Table 6 depicts results of different models. Combining the results of
Table 4,
Table 6 and class number of each level in
Table 5, it can be concluded that results of 6-bit to 8-bit are much better than 2-bit to 4-bit and 4-bit to 6-bit. It shows that with the increasing of the number of class, the models’ performance will also be affected, which also proves the practicability and superiority of hierarchical experiment of HS-code proposed by us.
Then, in order to observe the HS-code classification results output from each model and compare their differences, we randomly select the outputs of two HS-code ‘84145990’ and ‘84799090’ in
Table 6 and
Table 7 and
Figure 7. We can find that HSBert and Fusion Model perform better at each level of these two codes. The HSBert model overwhelmingly outperforms over CNN-based and ML models in two datasets and achieves encouraging 83.54%, 100.00%, 81.78% and 99.56% of F1* in the code 84145990 and 84799090, respectively. HSNet’s performance is second only to HSBert, and it also has a good score. Fusion Model also achieves slightly better results than HSBert, which also proves that the fusion of HSBert and HSNet can produce better decision results. HSCNN-rand has a stable performance on both datasets. In contrast, the methods based on ML models are unstable in different datasets, so it suggests that the methods based on Bert and CNN have better performance and transferability than the methods based on ML.
After describing the detailed results of some specific codes, we depict the entire results of all models in this paper.
Table 8 shows the global results of all methods on two datasets. Combined with the comprehensive performance of the two datasets, DL-based models have a better identification ability than traditional ML-based ones especially in HS-Dataset2. It can be concluded that fusion model comes off best in almost all metrics, which clarified that the model obtains the advantages of two sub models by symmetrical decision fusion described in
Section 4.4. Particularly in the averaged-F1, the progress of the fusion model is very obvious. It can be seen from the results of all models that averaged-f1 is much lower than weighted-f1. This is because the data are extremely imbalanced and the single models have poor performances on average-f1. However, through the symmetrical decision fusion, we can summarize that the averaged-f1 value has increased significantly, which indicates that the problem of data imbalance is solved obviously.

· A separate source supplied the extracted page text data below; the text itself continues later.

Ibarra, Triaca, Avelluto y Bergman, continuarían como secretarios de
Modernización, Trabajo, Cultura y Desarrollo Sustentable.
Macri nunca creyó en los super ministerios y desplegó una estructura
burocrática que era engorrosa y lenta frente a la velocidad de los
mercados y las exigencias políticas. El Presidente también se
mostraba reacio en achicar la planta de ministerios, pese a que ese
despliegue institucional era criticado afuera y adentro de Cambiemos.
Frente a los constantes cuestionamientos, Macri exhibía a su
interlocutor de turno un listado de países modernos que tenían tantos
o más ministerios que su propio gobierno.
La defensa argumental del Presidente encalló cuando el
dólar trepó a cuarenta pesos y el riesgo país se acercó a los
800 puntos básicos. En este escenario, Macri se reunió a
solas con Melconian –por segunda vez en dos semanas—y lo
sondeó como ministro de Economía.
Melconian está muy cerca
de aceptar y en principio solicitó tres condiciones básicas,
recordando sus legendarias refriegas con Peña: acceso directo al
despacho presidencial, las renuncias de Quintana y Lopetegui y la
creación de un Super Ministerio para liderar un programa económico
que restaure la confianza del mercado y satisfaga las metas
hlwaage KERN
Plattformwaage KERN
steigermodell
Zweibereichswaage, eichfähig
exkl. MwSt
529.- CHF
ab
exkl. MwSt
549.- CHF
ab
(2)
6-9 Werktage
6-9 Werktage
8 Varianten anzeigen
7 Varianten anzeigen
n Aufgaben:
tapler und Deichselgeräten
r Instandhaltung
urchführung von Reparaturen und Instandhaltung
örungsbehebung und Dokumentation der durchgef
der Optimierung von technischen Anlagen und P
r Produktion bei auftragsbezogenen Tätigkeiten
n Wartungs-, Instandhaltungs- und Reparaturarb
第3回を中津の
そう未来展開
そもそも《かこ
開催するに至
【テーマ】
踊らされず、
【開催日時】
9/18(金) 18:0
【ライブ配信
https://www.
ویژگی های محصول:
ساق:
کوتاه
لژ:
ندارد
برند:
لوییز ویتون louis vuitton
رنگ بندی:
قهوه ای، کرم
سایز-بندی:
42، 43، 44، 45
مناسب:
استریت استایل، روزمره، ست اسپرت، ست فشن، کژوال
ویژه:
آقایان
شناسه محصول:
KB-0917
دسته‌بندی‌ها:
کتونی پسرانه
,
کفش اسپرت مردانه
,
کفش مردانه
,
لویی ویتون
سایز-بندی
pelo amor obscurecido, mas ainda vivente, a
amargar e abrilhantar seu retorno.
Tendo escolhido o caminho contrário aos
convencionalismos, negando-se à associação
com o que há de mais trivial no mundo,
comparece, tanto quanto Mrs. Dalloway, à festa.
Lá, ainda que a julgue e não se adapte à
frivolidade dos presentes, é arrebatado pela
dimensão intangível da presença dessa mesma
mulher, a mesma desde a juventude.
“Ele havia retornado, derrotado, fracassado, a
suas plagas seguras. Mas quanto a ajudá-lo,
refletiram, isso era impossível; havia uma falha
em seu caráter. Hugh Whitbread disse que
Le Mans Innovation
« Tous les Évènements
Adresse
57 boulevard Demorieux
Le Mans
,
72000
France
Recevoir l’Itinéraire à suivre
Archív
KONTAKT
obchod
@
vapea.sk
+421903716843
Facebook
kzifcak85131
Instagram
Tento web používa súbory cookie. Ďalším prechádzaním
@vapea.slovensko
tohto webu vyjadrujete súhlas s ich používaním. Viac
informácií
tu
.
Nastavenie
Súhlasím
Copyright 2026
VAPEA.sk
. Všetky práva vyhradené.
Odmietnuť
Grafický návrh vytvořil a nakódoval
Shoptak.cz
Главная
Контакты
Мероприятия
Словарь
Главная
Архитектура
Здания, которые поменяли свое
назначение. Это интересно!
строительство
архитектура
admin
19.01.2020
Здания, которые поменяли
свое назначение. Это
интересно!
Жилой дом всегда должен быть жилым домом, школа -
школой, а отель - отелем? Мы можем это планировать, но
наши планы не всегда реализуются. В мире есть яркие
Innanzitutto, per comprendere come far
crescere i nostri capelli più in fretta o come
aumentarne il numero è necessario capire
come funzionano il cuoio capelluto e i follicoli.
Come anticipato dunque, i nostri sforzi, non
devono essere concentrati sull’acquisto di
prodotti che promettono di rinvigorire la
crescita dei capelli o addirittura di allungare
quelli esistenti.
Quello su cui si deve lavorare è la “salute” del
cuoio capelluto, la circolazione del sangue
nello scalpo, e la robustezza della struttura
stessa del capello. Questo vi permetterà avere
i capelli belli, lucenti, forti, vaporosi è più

Table 8 also shows that there is a significant gap between the performance on HS-Dataset1 and HS-Dataset2 for all models. The major reason is that HS-Dataset2 possesses a more standardized data format. This suggests that, in the actual application scenario, the probability of more standardized data being correctly classified is higher. At the same time, it proves that the proposed model can obtain perfect results if there is a high level of the original data quality in practice use.
Figure 8 shows the Weighted-F1 and Averaged-F1 results output from each models on HS-Dataset1 and HS-Dataset2. It explains the effects among all methods clearly. Weighted-F1 is higher than Averaged-F1. This is also an impact of data imbalance. The model has better recognition ability for the categories with large amount of data, and it will lose the accuracy of a small number of samples. However, it can also be concluded that fusion model can reduce this impact by the weight superposition of different models.
We tested the computational efficiency of the models to evaluate its feasibility in practical application. Time consumption of training process depends on the complexity of the model structure and the amount of training data. In this paper, we used about 180,000 training samples. We evaluated our method on one 2080ti GPU. It needs about 280–300 min to complete the training process with HSCNN, HSBert and HSNet. The fusion model need 2 GPUs to finish the training task within the same time. During the test, the identification process of a sample costs about 32 millisecond, which can fully meet the needs of practical application scenarios.